Prof. Daniela Rus, director of CSAIL, speaks with Boston Globe reporter Evan Sellinger about her new book, “The Heart and the Chip: Our Bright Future With Robots,” in which she makes the case that in the future robots and humans will be able to team up to create a better world. “I want to highlight that machines don’t have to compete with humans, because we each have different strengths. Humans have wisdom. Machines have speed, can process large numbers, and can do many dull, dirty, and dangerous tasks,” Rus explains. “I see robots as helpers for our jobs. They’ll take on the routine, repetitive tasks, ensuring human workers focus on more complex and meaningful work.”

CNBC

Prof. Stuart Madnick speaks with CNBC reporter Kevin Williams about how the rise of generative AI technologies could lead to cyberattacks on physical infrastructure. “If you cause a power plant to stop from a typical cyberattack, it will be back up and online pretty quickly,” Madnick explains, “but if hackers cause it to explode or burn down, you are not back online a day or two later; it will be weeks and months because a lot of the parts in these specialized systems are custom made.”

Fast Company

Prof. Charles Stewart III and Ben Adida PhD ’06 speak with Fast Company reporter Spenser Mestel about how to restore the public’s faith in voting technology. Adida discusses his work launching VotingWorks, a non-profit focused on building voting machines.
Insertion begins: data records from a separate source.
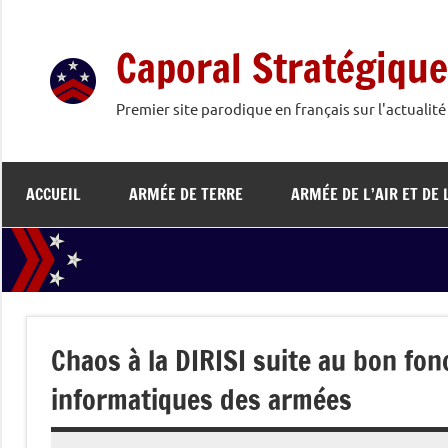
Aller
au
Caporal Stratégique
contenu
Premier site parodique en français sur l'actualit
ACCUEIL
ARMÉE DE TERRE
ARMÉE DE L’AIR ET DE 
Chaos à la DIRISI suite au bon fo
informatiques des armées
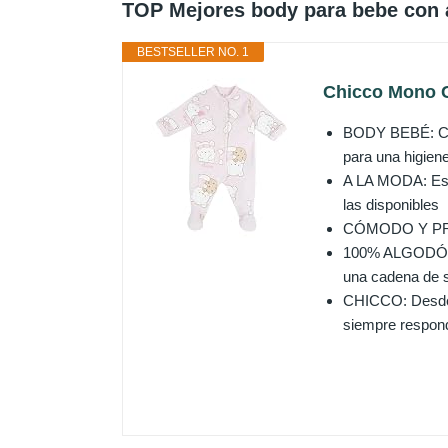
TOP Mejores body para bebe con a
BESTSELLER NO. 1
Chicco Mono C
BODY BEBÉ: Cómo
para una higien
A LA MODA: Este
las disponibles
CÓMODO Y PRÁCT
100% ALGODÓN: 
una cadena de s
CHICCO: Desde s
siempre respond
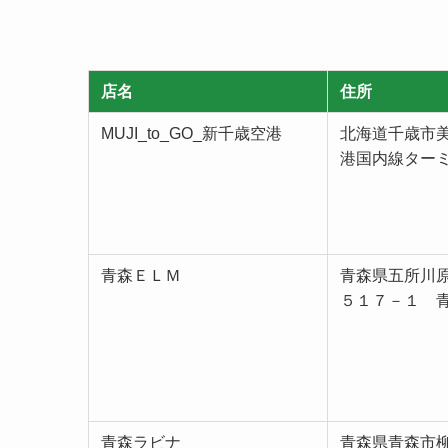
店名
住所
MUJI_to_GO_新千歳空港
北海道千歳市
港国内線ター
青森ＥＬＭ
青森県五所川
５１７－１ 
青森ラビナ
青森県青森市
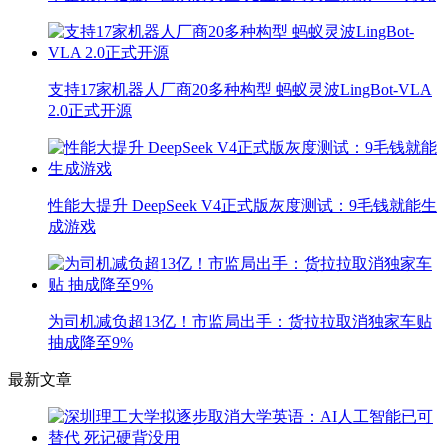
支持17家机器人厂商20多种构型 蚂蚁灵波LingBot-VLA
2.0正式开源
性能大提升 DeepSeek V4正式版灰度测试：9毛钱就能生
成游戏
为司机减负超13亿！市监局出手：货拉拉取消独家车贴
抽成降至9%
最新文章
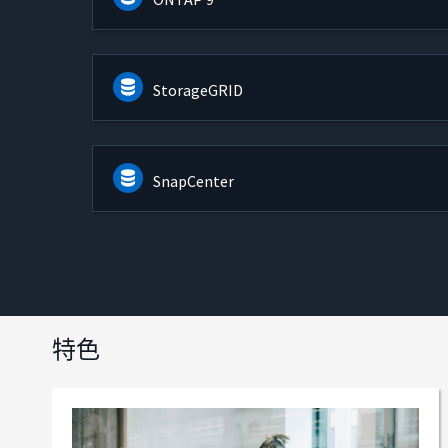
StorageGRID
SnapCenter
特色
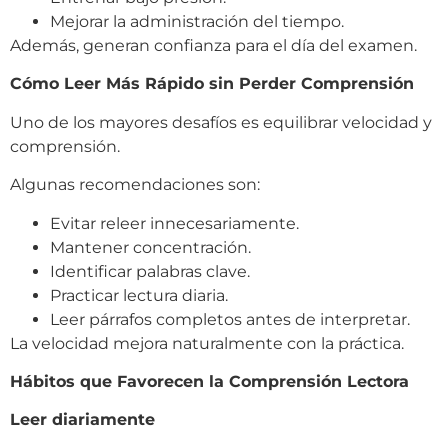
Mejorar la administración del tiempo.
Además, generan confianza para el día del examen.
Cómo Leer Más Rápido sin Perder Comprensión
Uno de los mayores desafíos es equilibrar velocidad y
comprensión.
Algunas recomendaciones son:
Evitar releer innecesariamente.
Mantener concentración.
Identificar palabras clave.
Practicar lectura diaria.
Leer párrafos completos antes de interpretar.
La velocidad mejora naturalmente con la práctica.
Hábitos que Favorecen la Comprensión Lectora
Leer diariamente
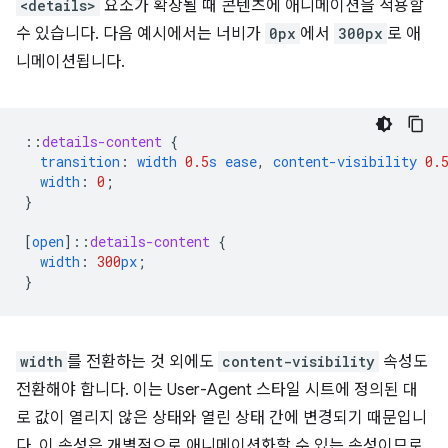
<details>
요소가 확장될 때 콘텐츠에 애니메이션을 적용할
수 있습니다. 다음 예시에서는 너비가
0px
에서
300px
로 애
니메이션됩니다.
::
details-content
{
transition
:
width
0.5
s
ease
,
content-visibility
0.
width
:
0
;
}
[
open
]
::
details-content
{
width
:
300
px
;
}
width
를 전환하는 것 외에도
content-visibility
속성도
전환해야 합니다. 이는 User-Agent 스타일 시트에 정의된 대
로 값이 열리지 않은 상태와 열린 상태 간에 변경되기 때문입니
다. 이 속성은 개별적으로 애니메이션화할 수 있는 속성이므로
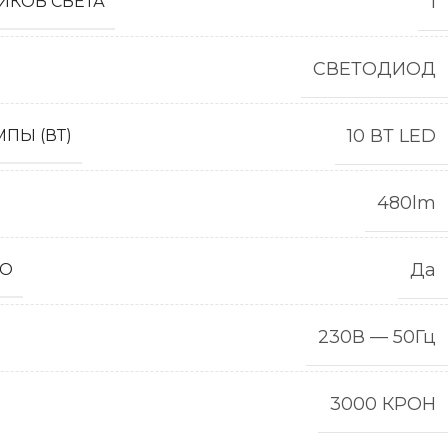
1
ИКОВ СВЕТА
СВЕТОДИОД
10 ВТ LED
ПЫ (ВТ)
480lm
Да
НО
230В — 50Гц
3000 КРОН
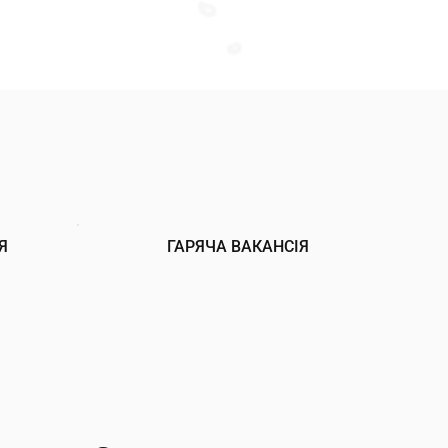
Я
ГАРЯЧА ВАКАНСІЯ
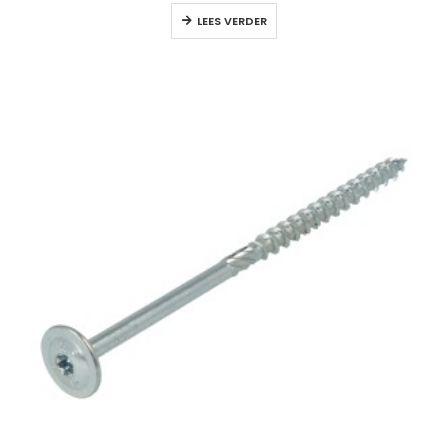
LEES VERDER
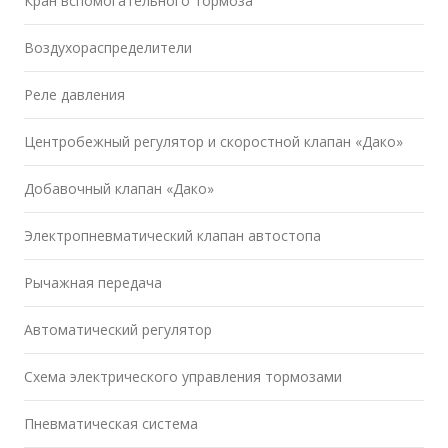
Кран вспомогательного тормоза
Воздухораспределители
Реле давления
Центробежный регулятор и скоростной клапан «Дако»
Добавочный клапан «Дако»
Электропневматический клапан автостопа
Рычажная передача
Автоматический регулятор
Схема электрического управления тормозами
Пневматическая система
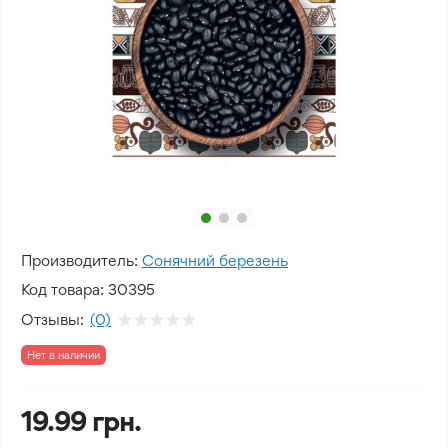
Производитель:
Сонячний березень
Код товара:
30395
Отзывы:
(0)
Нет в наличии
19.99 грн.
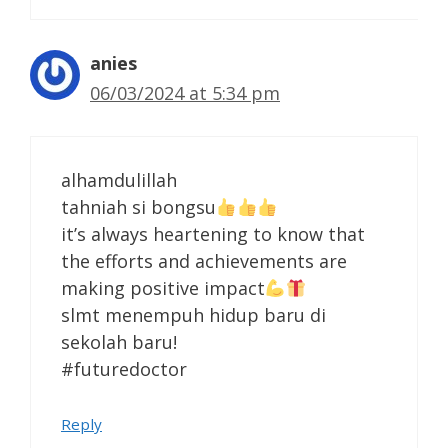
anies
06/03/2024 at 5:34 pm
alhamdulillah
tahniah si bongsu
it’s always heartening to know that
the efforts and achievements are
making positive impact
slmt menempuh hidup baru di
sekolah baru!
#futuredoctor
Reply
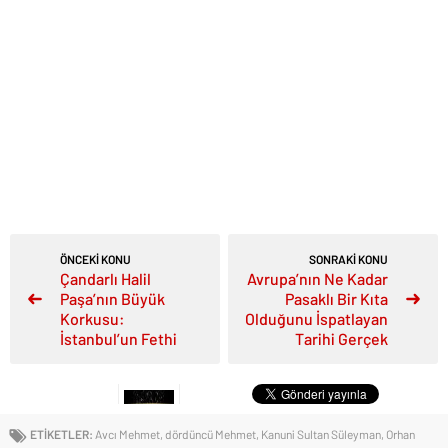
ÖNCEKİ KONU
SONRAKİ KONU
Çandarlı Halil
Avrupa’nın Ne Kadar
Paşa’nın Büyük
Pasaklı Bir Kıta
Korkusu:
Olduğunu İspatlayan
İstanbul’un Fethi
Tarihi Gerçek
ETİKETLER:
Avcı Mehmet
,
dördüncü Mehmet
,
Kanuni Sultan Süleyman
,
Orhan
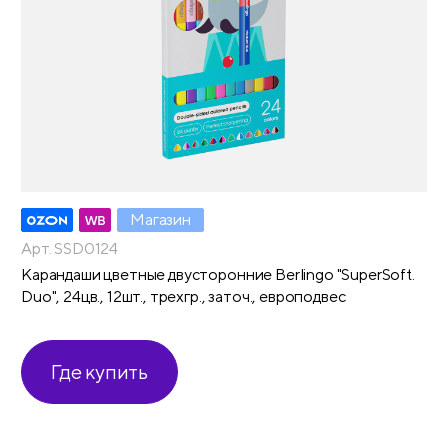
Магазин
Арт. SSD0124
Карандаши цветные двусторонние Berlingo "SuperSoft.
Duo", 24цв., 12шт., трехгр., заточ., европодвес
Где купить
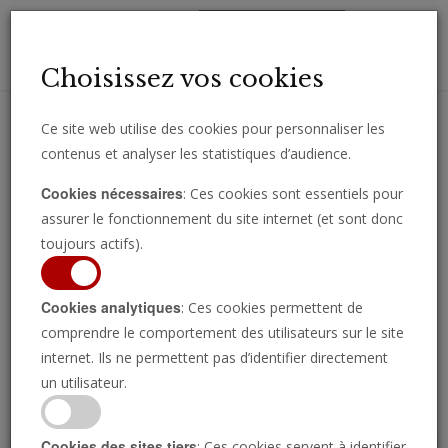
Toggl
Choisissez vos cookies
navig
Ce site web utilise des cookies pour personnaliser les
contenus et analyser les statistiques d’audience.
Recevez des analyses, des commentaires et des nouvelles
Cookies nécessaires
: Ces cookies sont essentiels pour
importantes directement par e-mail.
assurer le fonctionnement du site internet (et sont donc
SOUSCRIRE
toujours actifs).
Cookies analytiques
: Ces cookies permettent de
comprendre le comportement des utilisateurs sur le site
Regarder l’émission
internet. Ils ne permettent pas d’identifier directement
un utilisateur.
Cookies des sites tiers
: Ces cookies servent à identifier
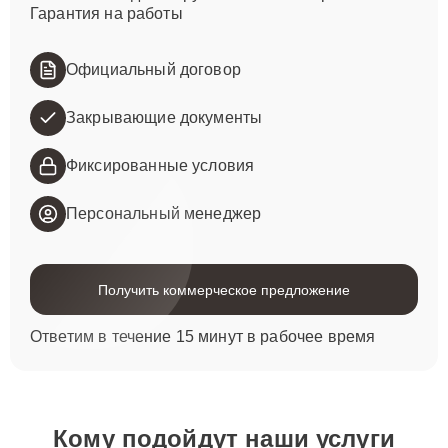
Гарантия на работы
Официальный договор
Закрывающие документы
Фиксированные условия
Персональный менеджер
Получить коммерческое предложение
Ответим в течение 15 минут в рабочее время
Кому подойдут наши услуги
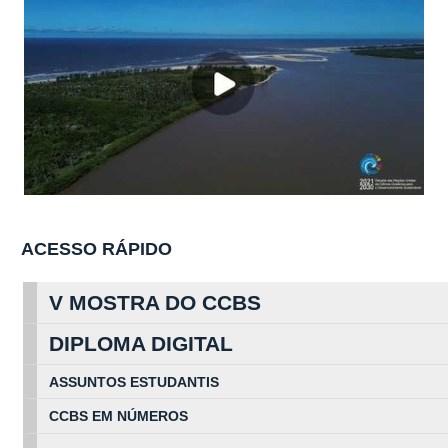
ACESSO RÁPIDO
V MOSTRA DO CCBS
DIPLOMA DIGITAL
ASSUNTOS
ESTUDA
NTIS
CCBS EM
NÚ
MEROS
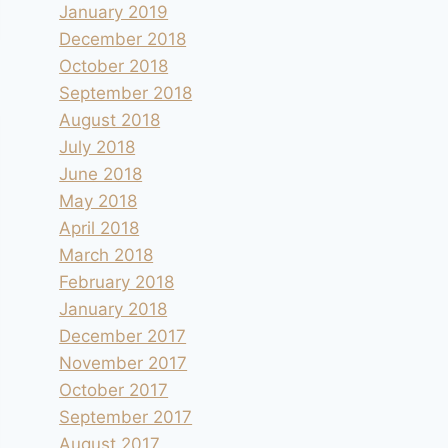
January 2019
December 2018
October 2018
September 2018
August 2018
July 2018
June 2018
May 2018
April 2018
March 2018
February 2018
January 2018
December 2017
November 2017
October 2017
September 2017
August 2017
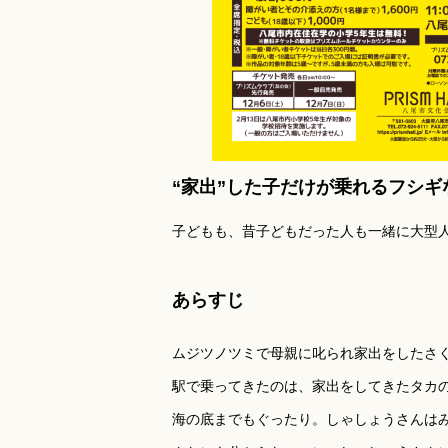
“家出”した子だけが乗れるフシ
子どもも、昔子どもだった人も一緒に大型
あらすじ
ムジツノツミで母親に叱られ家出をしたさく
駅で乗ってきたのは、家出をしてきたタカの
海の底までもぐったり。しゃしょうさんは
VotingWorks is “unique among the legacy voting technology vendors," writes Mestel. “The group has disclosed everything, from its donors to the prices of its machines.”

The Washington Post

David Zipper, Senior Fellow at the MIT Mobility Initiative, speaks with Washington Post reporter Trisha Thadani about the safety behind self-driving car companies, such as Google’s robotaxi service, Waymo.  Zipper says there is a disparity that “the companies are saying the technology is supposed to be a godsend for urban life, and it’s pretty striking that the leaders of these urban areas don’t really want them.”